Extract the opening line of the entries and every line after it, stopping at and including the line that contains "obal interest rates, adds further pressure to". Do not include pictures.

» MATERIAL FOR THIS EXERCISE:
:::

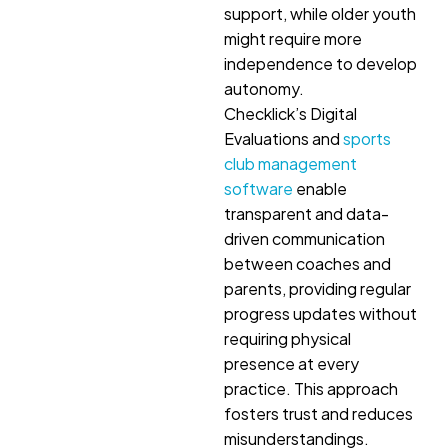
support, while older youth
might require more
independence to develop
autonomy.
Checklick’s Digital
Evaluations and
sports
club management
software
enable
transparent and data-
driven communication
between coaches and
parents, providing regular
progress updates without
requiring physical
presence at every
practice. This approach
fosters trust and reduces
misunderstandings.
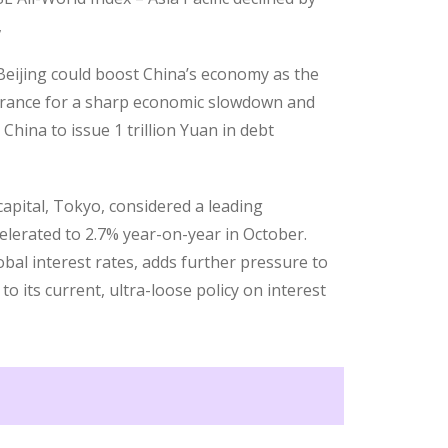
,
 Beijing could boost China’s economy as the
olerance for a sharp economic slowdown and
China to issue 1 trillion Yuan in debt
apital, Tokyo, considered a leading
elerated to 2.7% year-on-year in October.
obal interest rates, adds further pressure to
o its current, ultra-loose policy on interest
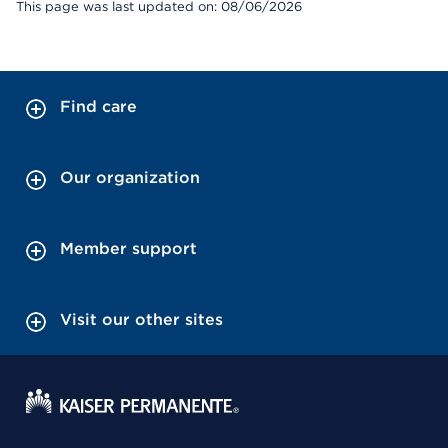
This page was last updated on: 08/06/2026
Find care
Our organization
Member support
Visit our other sites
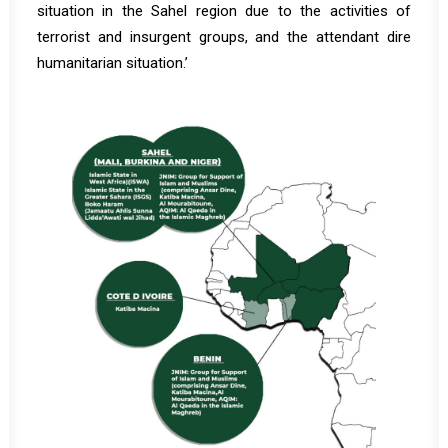
situation in the Sahel region due to the activities of
terrorist and insurgent groups, and the attendant dire
humanitarian situation.’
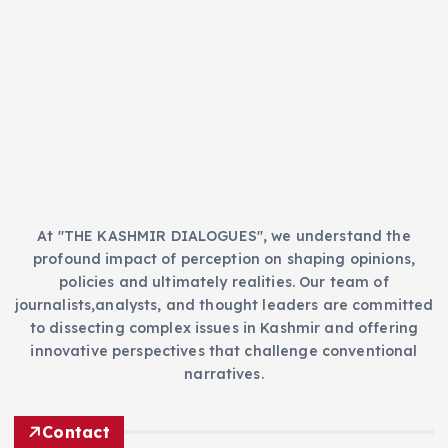
g
o
r
i
e
s
At "THE KASHMIR DIALOGUES", we understand the
profound impact of perception on shaping opinions,
policies and ultimately realities. Our team of
journalists,analysts, and thought leaders are committed
to dissecting complex issues in Kashmir and offering
innovative perspectives that challenge conventional
narratives.
Contact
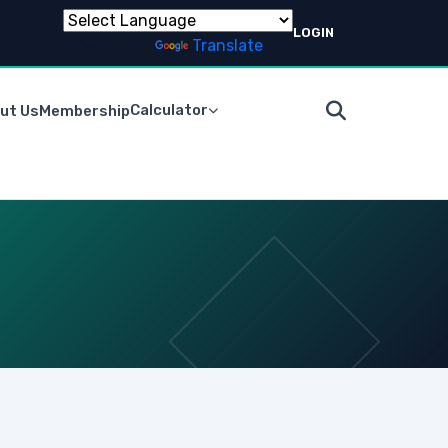
LOGIN
Powered by
Translate
Calculator
ut Us
Membership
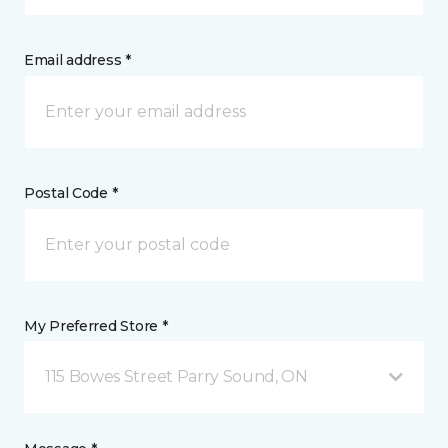
Email address *
Postal Code *
My Preferred Store *
115 Bowes Street Parry Sound, ON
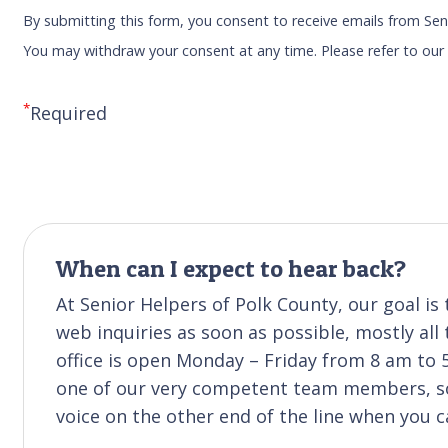
By submitting this form, you consent to receive emails from Sen
You may withdraw your consent at any time. Please refer to ou
*
Required
When can I expect to hear back?
At Senior Helpers of Polk County, our goal i
web inquiries as soon as possible, mostly all
office is open Monday – Friday from 8 am to 
one of our very competent team members, so
voice on the other end of the line when you ca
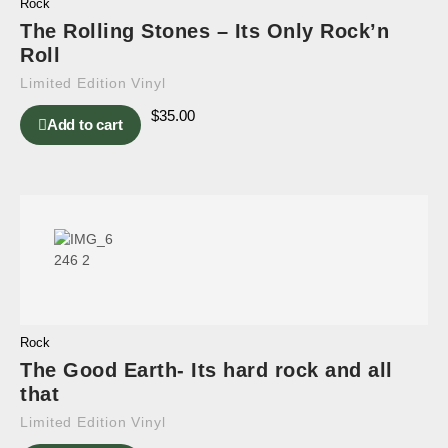
Rock
The Rolling Stones – Its Only Rock’n
Roll
Limited Edition Vinyl
$
35.00
Add to cart
Rock
The Good Earth- Its hard rock and all
that
Limited Edition Vinyl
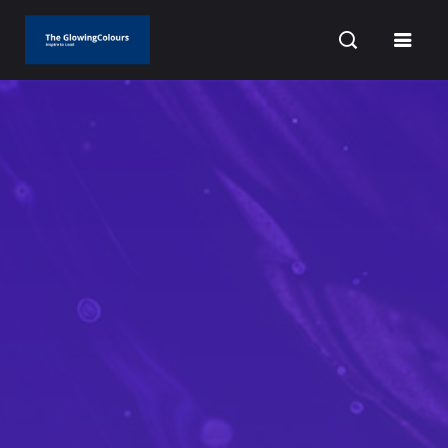
CURRENT DATE: AUGUST 6, 2026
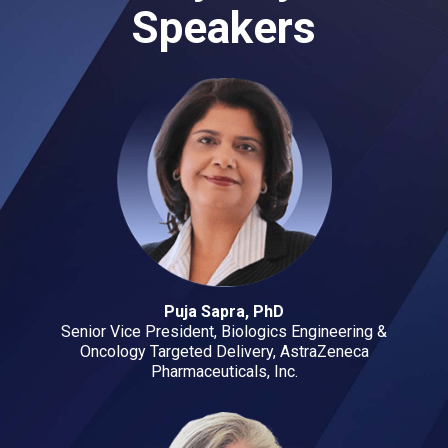
Speakers
Puja Sapra, PhD
Senior Vice President, Biologics Engineering &
Oncology Targeted Delivery, AstraZeneca
Pharmaceuticals, Inc.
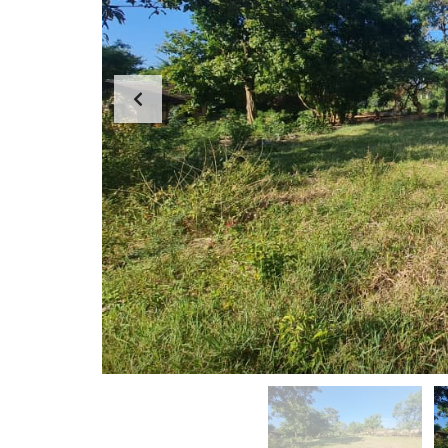
G
E
F
M
A
E
R
N
M
T
S
T
&
E
P
A
L
M
O
T
M
S
E
S
S
A
G
E
F
R
O
M
D
I
R
E
C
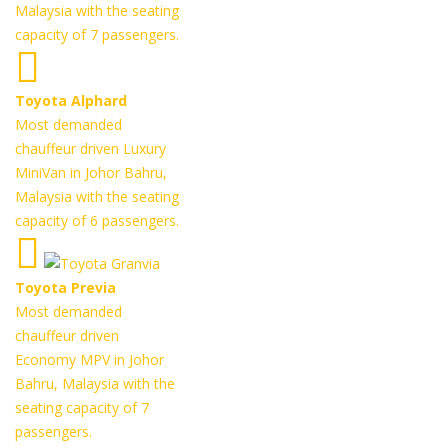
Malaysia with the seating
capacity of 7 passengers.
Toyota Alphard
Most demanded
chauffeur driven Luxury
MiniVan in Johor Bahru,
Malaysia with the seating
capacity of 6 passengers.
Toyota Previa
Most demanded
chauffeur driven
Economy MPV in Johor
Bahru, Malaysia with the
seating capacity of 7
passengers.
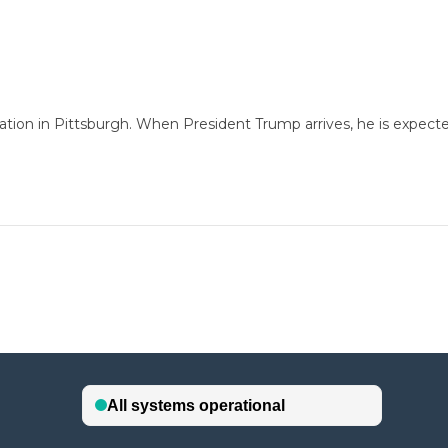
ation in Pittsburgh. When President Trump arrives, he is expec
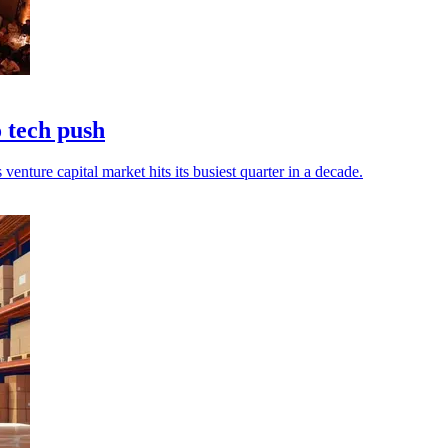
 tech push
venture capital market hits its busiest quarter in a decade.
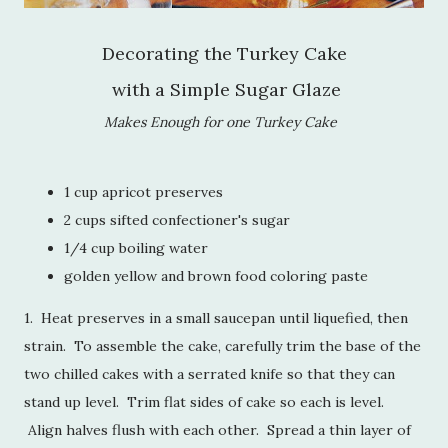
Decorating the Turkey Cake
with a Simple Sugar Glaze
Makes Enough for one Turkey Cake
1 cup apricot preserves
2 cups sifted confectioner's sugar
1/4 cup boiling water
golden yellow and brown food coloring paste
1. Heat preserves in a small saucepan until liquefied, then
strain. To assemble the cake, carefully trim the base of the
two chilled cakes with a serrated knife so that they can
stand up level. Trim flat sides of cake so each is level.
Align halves flush with each other. Spread a thin layer of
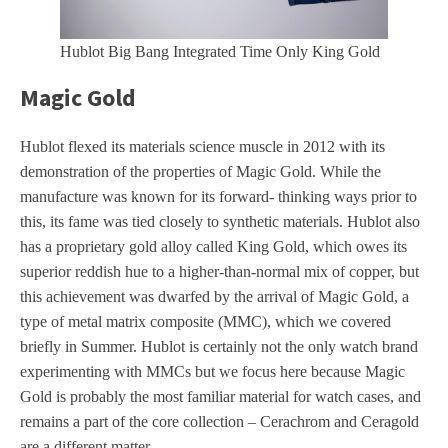
Hublot Big Bang Integrated Time Only King Gold
Magic Gold
Hublot flexed its materials science muscle in 2012 with its
demonstration of the properties of Magic Gold. While the
manufacture was known for its forward- thinking ways prior to
this, its fame was tied closely to synthetic materials. Hublot also
has a proprietary gold alloy called King Gold, which owes its
superior reddish hue to a higher-than-normal mix of copper, but
this achievement was dwarfed by the arrival of Magic Gold, a
type of metal matrix composite (MMC), which we covered
briefly in Summer. Hublot is certainly not the only watch brand
experimenting with MMCs but we focus here because Magic
Gold is probably the most familiar material for watch cases, and
remains a part of the core collection – Cerachrom and Ceragold
are a different matter.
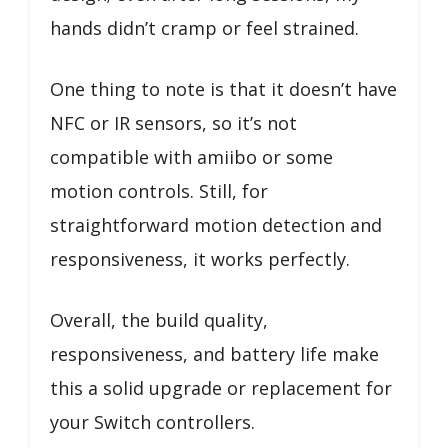
hands didn’t cramp or feel strained.
One thing to note is that it doesn’t have
NFC or IR sensors, so it’s not
compatible with amiibo or some
motion controls. Still, for
straightforward motion detection and
responsiveness, it works perfectly.
Overall, the build quality,
responsiveness, and battery life make
this a solid upgrade or replacement for
your Switch controllers.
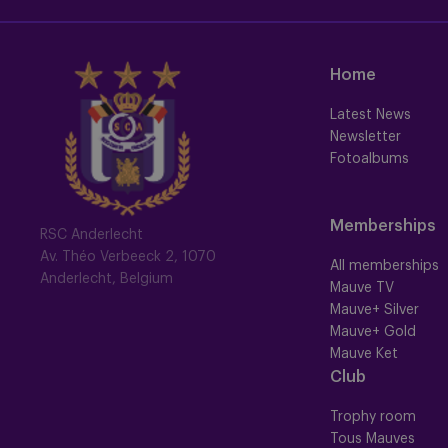
Home
Latest News
Newsletter
Fotoalbums
Memberships
RSC Anderlecht
Av. Théo Verbeeck 2, 1070
All memberships
Anderlecht, Belgium
Mauve TV
Mauve+ Silver
Mauve+ Gold
Mauve Ket
Club
Trophy room
Tous Mauves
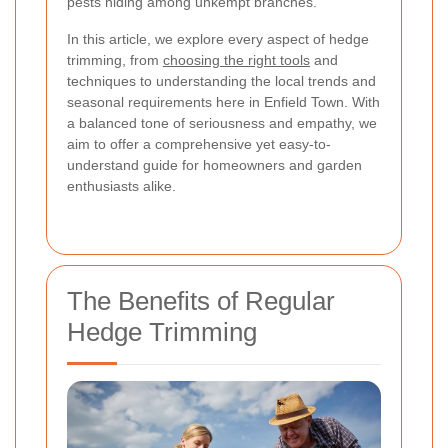
pests hiding among unkempt branches.
In this article, we explore every aspect of hedge
trimming, from
choosing the right tools
and
techniques to understanding the local trends and
seasonal requirements here in Enfield Town. With
a balanced tone of seriousness and empathy, we
aim to offer a comprehensive yet easy-to-
understand guide for homeowners and garden
enthusiasts alike.
The Benefits of Regular
Hedge Trimming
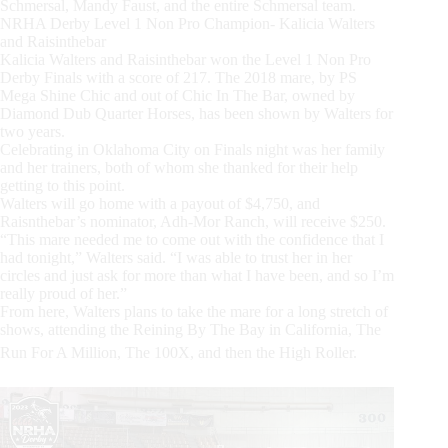
Schmersal, Mandy Faust, and the entire Schmersal team.
NRHA Derby Level 1 Non Pro Champion- Kalicia Walters
and Raisinthebar
Kalicia Walters and Raisinthebar won the Level 1 Non Pro
Derby Finals with a score of 217. The 2018 mare, by PS
Mega Shine Chic and out of Chic In The Bar, owned by
Diamond Dub Quarter Horses, has been shown by Walters for
two years.
Celebrating in Oklahoma City on Finals night was her family
and her trainers, both of whom she thanked for their help
getting to this point.
Walters will go home with a payout of $4,750, and
Raisnthebar’s nominator, Adh-Mor Ranch, will receive $250.
“This mare needed me to come out with the confidence that I
had tonight,” Walters said. “I was able to trust her in her
circles and just ask for more than what I have been, and so I’m
really proud of her.”
From here, Walters plans to take the mare for a long stretch of
shows, attending the Reining By The Bay in California, The
Run For A Million, The 100X, and then the High Roller.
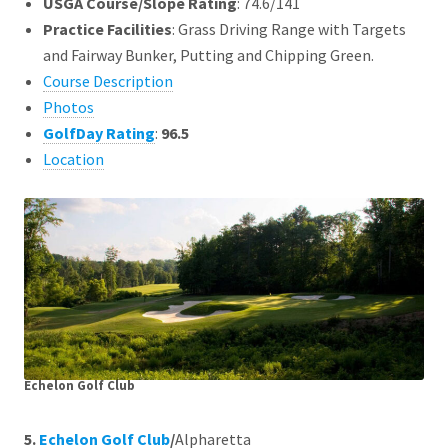
USGA Course/Slope Rating
: 74.6/141
Practice Facilities
: Grass Driving Range with Targets
and Fairway Bunker, Putting and Chipping Green.
Course Description
Photos
GolfDay Rating
:
96.5
Location
Echelon Golf Club
5.
Echelon Golf Club
/
Alpharetta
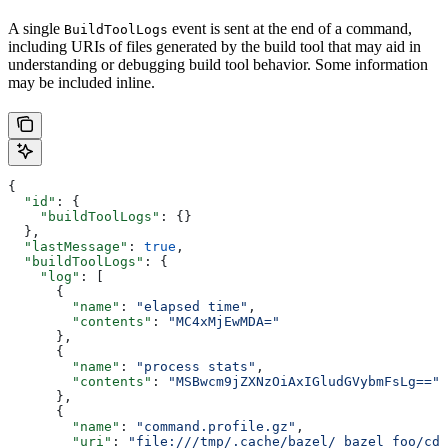
A single
event is sent at the end of a command,
BuildToolLogs
including URIs of files generated by the build tool that may aid in
understanding or debugging build tool behavior. Some information
may be included inline.
{
  "id"
: {
    "buildToolLogs"
: {}
  },
  "lastMessage"
: 
true
,
  "buildToolLogs"
: {
    "log"
: [
      {
        "name"
: 
"elapsed time"
,
        "contents"
: 
"MC4xMjEwMDA="
      },
      {
        "name"
: 
"process stats"
,
        "contents"
: 
"MSBwcm9jZXNzOiAxIGludGVybmFsLg=="
      },
      {
        "name"
: 
"command.profile.gz"
,
        "uri"
: 
"file:///tmp/.cache/bazel/_bazel_foo/cde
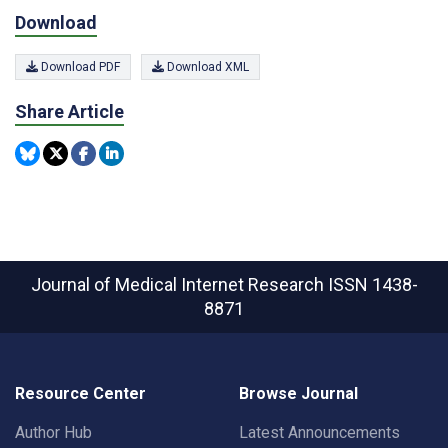
Download
Download PDF
Download XML
Share Article
Journal of Medical Internet Research
ISSN 1438-
8871
Resource Center
Browse Journal
Author Hub
Latest Announcements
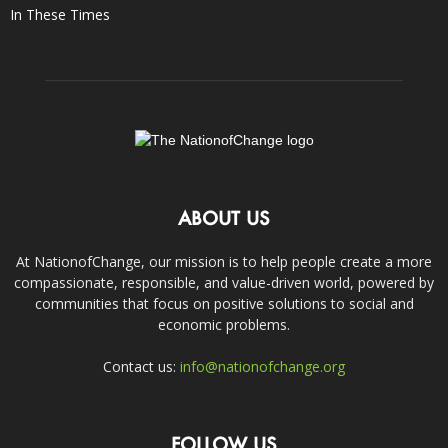
In These Times
ABOUT US
At NationofChange, our mission is to help people create a more
compassionate, responsible, and value-driven world, powered by
communities that focus on positive solutions to social and
economic problems.
Contact us:
info@nationofchange.org
FOLLOW US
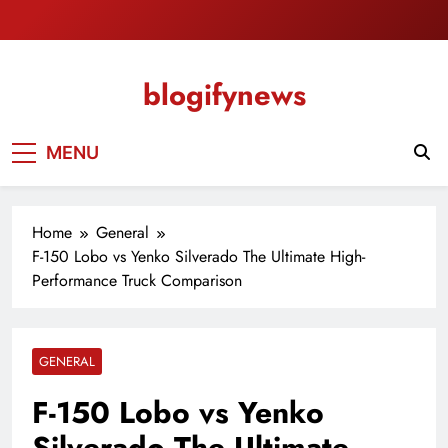
Skip
to
content
blogifynews
MENU
Home
General
F-150 Lobo vs Yenko Silverado The Ultimate High-
Performance Truck Comparison
GENERAL
F-150 Lobo vs Yenko
Silverado The Ultimate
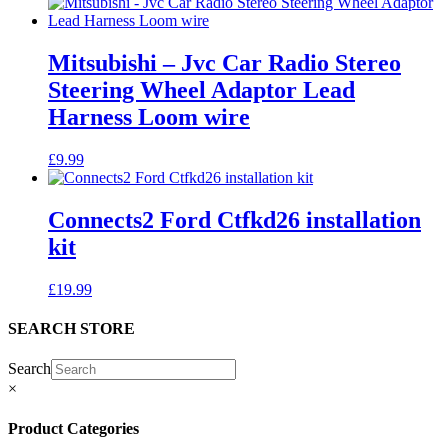
Mitsubishi – Jvc Car Radio Stereo
Steering Wheel Adaptor Lead
Harness Loom wire
£
9.99
Connects2 Ford Ctfkd26 installation
kit
£
19.99
SEARCH STORE
Search
×
Product Categories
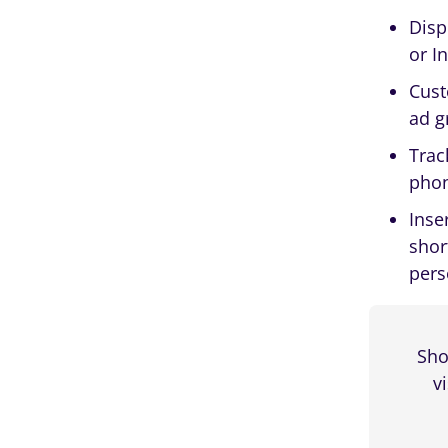
Device Type
Disp
or I
Logged-in
Cust
Custom User Profile Fields
ad g
Browser Type
Trac
Days Post Registration
phon
Inse
shor
pers
Start and End Date
Visitor Time-Based Content
Scheduling
Sho
Day of The Month
v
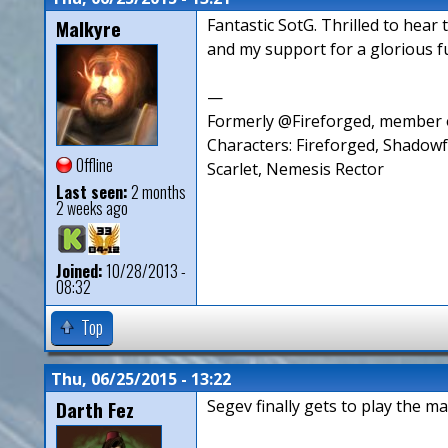
Malkyre
Fantastic SotG. Thrilled to hear 
and my support for a glorious fu
—
Formerly @Fireforged, member o
Characters: Fireforged, Shadow
Offline
Scarlet, Nemesis Rector
Last seen:
2 months
2 weeks ago
Joined:
10/28/2013 -
08:32
Top
Thu, 06/25/2015 - 13:22
Darth Fez
Segev finally gets to play the ma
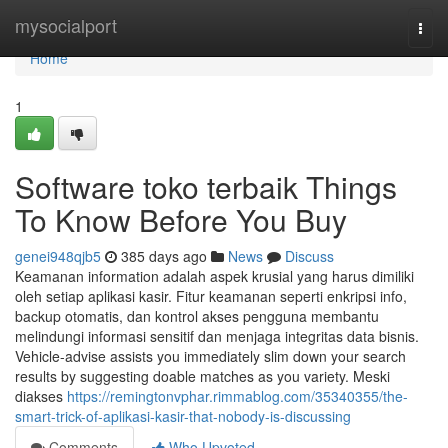
Home
mysocialport
Togg
navi
Home
1
Software toko terbaik Things
To Know Before You Buy
genei948qjb5
385 days ago
News
Discuss
Keamanan information adalah aspek krusial yang harus dimiliki
oleh setiap aplikasi kasir. Fitur keamanan seperti enkripsi info,
backup otomatis, dan kontrol akses pengguna membantu
melindungi informasi sensitif dan menjaga integritas data bisnis.
Vehicle-advise assists you immediately slim down your search
results by suggesting doable matches as you variety. Meski
diakses
https://remingtonvphar.rimmablog.com/35340355/the-
smart-trick-of-aplikasi-kasir-that-nobody-is-discussing
Comments
Who Upvoted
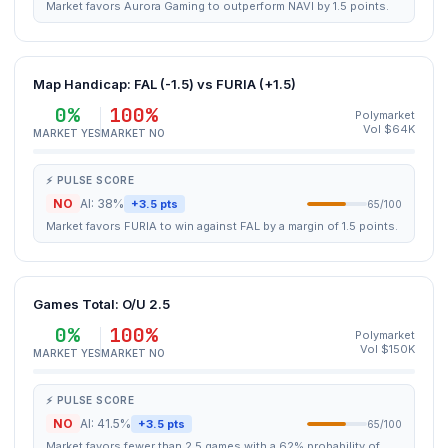
Market favors Aurora Gaming to outperform NAVI by 1.5 points.
Map Handicap: FAL (-1.5) vs FURIA (+1.5)
0%
100%
Polymarket
Vol $64K
MARKET YES
MARKET NO
⚡ PULSE SCORE
NO
AI: 38%
+3.5 pts
65/100
Market favors FURIA to win against FAL by a margin of 1.5 points.
Games Total: O/U 2.5
0%
100%
Polymarket
Vol $150K
MARKET YES
MARKET NO
⚡ PULSE SCORE
NO
AI: 41.5%
+3.5 pts
65/100
Market favors fewer than 2.5 games with a 62% probability of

:::

» EXPECTED ANSWER:
support, while older youth
might require more
independence to develop
autonomy.
Checklick’s Digital
Evaluations and
sports
club management
software
enable
transparent and data-
driven communication
between coaches and
parents, providing regular
progress updates without
requiring physical
presence at every
practice. This approach
fosters trust and reduces
misunderstandings.
,
 Beijing could boost China’s economy as the
olerance for a sharp economic slowdown and
China to issue 1 trillion Yuan in debt
apital, Tokyo, considered a leading
elerated to 2.7% year-on-year in October.
obal interest rates, adds further pressure to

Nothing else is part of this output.